“You know, you can never prevent yourself from being ‘too’ attached to someone.
At the beginning, you will notice everything. Every single detail. The way he talks with his humor and wit. The way he makes you smile with his weird ways. When he asks you if you’re home or to stay safe. When he randomly sends selfies. When he messages you at the wee hours of the morning, just to ask if you’re awake. Just to have someone to talk to. When he asks for your opinion on things. When he listens to your requests. You can’t help but feel special. You’ll feel valued at some point of your exchange.
That’s why attachment is a risk, you’re putting your heart at risk with something uncertain. With something unclear. But.. But it should always be a risk you’re willing to take— if you really like or love this person and when you know he’s worth it.

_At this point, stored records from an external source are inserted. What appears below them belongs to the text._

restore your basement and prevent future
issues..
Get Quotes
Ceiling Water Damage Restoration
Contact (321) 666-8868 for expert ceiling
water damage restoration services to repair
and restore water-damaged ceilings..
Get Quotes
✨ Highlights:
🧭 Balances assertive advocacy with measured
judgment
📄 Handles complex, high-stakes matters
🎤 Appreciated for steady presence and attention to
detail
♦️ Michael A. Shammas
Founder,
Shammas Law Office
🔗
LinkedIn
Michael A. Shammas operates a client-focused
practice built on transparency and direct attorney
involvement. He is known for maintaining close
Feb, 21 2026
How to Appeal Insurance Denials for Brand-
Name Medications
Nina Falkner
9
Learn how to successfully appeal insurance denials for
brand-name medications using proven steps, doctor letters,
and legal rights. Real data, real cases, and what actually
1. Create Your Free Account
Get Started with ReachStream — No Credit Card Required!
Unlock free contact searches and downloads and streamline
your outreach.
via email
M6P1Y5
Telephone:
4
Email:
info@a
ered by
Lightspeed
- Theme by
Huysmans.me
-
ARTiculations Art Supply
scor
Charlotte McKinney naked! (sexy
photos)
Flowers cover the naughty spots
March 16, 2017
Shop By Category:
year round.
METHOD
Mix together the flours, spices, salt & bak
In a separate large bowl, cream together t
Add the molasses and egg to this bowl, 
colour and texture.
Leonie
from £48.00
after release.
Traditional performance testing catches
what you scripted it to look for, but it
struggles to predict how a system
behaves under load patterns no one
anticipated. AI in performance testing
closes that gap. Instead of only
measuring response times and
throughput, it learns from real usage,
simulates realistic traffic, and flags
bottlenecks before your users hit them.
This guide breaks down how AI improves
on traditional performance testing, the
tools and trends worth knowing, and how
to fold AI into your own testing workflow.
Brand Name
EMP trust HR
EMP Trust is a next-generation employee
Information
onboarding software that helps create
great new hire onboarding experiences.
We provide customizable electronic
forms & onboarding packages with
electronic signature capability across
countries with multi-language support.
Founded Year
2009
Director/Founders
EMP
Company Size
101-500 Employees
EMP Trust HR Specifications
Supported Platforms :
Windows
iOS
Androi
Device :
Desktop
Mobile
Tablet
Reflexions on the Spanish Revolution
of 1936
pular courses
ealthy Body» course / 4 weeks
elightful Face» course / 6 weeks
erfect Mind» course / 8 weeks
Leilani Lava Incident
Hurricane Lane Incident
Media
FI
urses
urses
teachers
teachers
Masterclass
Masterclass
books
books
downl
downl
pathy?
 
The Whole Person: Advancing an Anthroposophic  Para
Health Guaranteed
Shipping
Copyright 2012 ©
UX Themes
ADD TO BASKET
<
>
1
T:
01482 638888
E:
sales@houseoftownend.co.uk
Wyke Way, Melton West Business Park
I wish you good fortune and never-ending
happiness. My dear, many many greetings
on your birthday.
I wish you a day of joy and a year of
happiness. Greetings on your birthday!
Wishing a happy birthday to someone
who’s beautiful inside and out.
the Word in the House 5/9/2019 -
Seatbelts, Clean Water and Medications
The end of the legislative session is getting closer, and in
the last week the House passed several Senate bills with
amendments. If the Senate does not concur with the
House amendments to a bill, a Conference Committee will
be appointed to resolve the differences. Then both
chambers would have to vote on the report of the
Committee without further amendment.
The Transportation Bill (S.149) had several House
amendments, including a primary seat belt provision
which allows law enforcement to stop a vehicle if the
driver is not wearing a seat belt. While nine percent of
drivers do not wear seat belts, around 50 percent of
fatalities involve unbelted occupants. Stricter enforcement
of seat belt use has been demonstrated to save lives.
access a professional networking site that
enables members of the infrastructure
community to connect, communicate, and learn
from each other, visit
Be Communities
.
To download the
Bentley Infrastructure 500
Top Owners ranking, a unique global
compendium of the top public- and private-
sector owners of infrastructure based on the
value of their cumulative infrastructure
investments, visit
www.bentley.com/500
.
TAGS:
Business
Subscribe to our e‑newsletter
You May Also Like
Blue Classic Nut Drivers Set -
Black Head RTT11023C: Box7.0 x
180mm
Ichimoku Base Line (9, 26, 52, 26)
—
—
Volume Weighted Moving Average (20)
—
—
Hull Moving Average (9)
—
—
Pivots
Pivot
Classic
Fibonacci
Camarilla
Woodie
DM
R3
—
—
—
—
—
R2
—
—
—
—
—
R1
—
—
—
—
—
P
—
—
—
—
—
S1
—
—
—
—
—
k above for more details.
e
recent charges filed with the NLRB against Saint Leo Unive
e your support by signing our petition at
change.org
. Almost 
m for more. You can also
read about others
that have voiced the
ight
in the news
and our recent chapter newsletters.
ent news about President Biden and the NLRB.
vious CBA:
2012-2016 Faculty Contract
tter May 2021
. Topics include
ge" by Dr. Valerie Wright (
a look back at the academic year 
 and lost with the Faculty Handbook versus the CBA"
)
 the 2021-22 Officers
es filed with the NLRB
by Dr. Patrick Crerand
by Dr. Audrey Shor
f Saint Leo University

Actually, being attached is a happy feeling. Like, you really don’t regret anything. Even if it’s unrequited. Even if he doesn’t feel the same extent of emotion towards you. You will still feel happy and contented.
But of course, despite of how contented you are, you can’t not have fears— The fear of rejection, and of being lonely. The fear of too many expectations, the fear of disappointments. These are just some of the fears you should face, in order to understand the essence of liking, of loving, and of being loved back. Without these fears, you will not experience the joy of loving.
It’s like a part of growing up— you will not get everything you want, and it’s okay. It’s being mature enough to understand that not everyone will like you back and it’s not his fault and it’s not your fault too, it’s just the way life is. Life always happens.
So, no matter how mentally destroying being attached to someone is, you cannot ignore the fact that it is also a liberating feeling. You just have to accept reality and go with the flow. Just like how the “it’s great while it lasted” and “It’s better to love than not love at all” saying goes.”